++++ Material to process

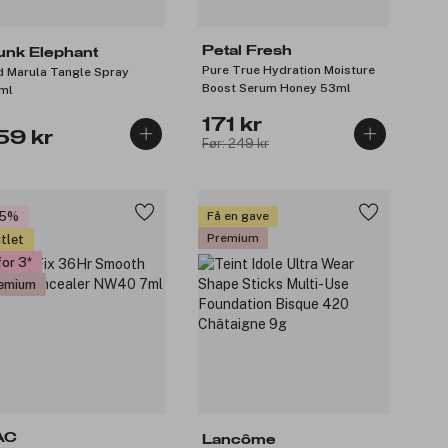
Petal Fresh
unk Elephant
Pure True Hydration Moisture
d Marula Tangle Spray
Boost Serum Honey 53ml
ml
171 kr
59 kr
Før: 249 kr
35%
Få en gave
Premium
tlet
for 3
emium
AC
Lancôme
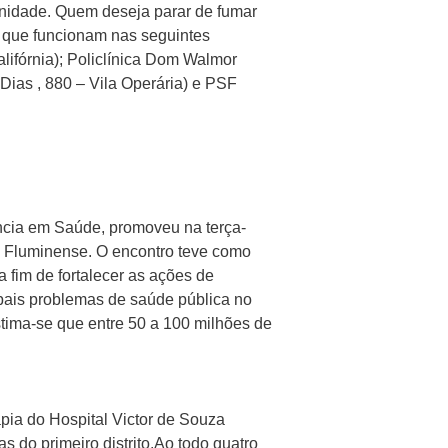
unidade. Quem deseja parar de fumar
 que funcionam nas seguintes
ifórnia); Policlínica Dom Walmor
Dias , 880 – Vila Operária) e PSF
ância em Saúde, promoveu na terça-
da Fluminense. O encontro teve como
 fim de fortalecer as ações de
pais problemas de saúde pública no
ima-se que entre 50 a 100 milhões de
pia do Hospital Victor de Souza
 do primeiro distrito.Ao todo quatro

++++++++
++++ Material to process

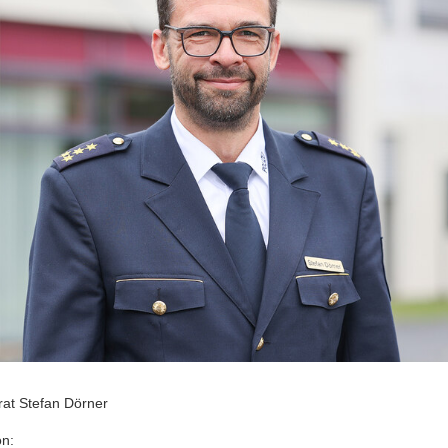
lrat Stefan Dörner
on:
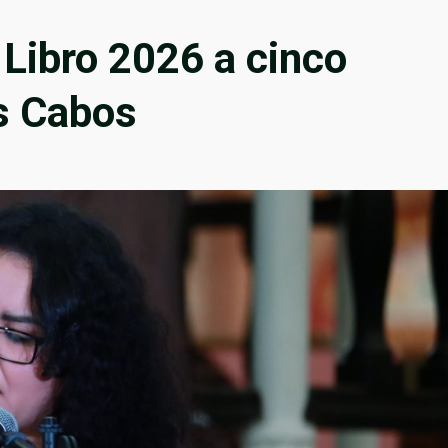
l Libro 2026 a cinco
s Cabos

++++++++

## Task to complete
Reproduce the stretch of the data above from the line containing "unidade. Quem deseja parar de fumar" through the line containing "do primeiro distrito.Ao todo quatro", character for character.

## Written answer
unidade. Quem deseja parar de fumar
 que funcionam nas seguintes
ifórnia); Policlínica Dom Walmor
Dias , 880 – Vila Operária) e PSF
ância em Saúde, promoveu na terça-
da Fluminense. O encontro teve como
 fim de fortalecer as ações de
pais problemas de saúde pública no
ima-se que entre 50 a 100 milhões de
pia do Hospital Victor de Souza
 do primeiro distrito.Ao todo quatro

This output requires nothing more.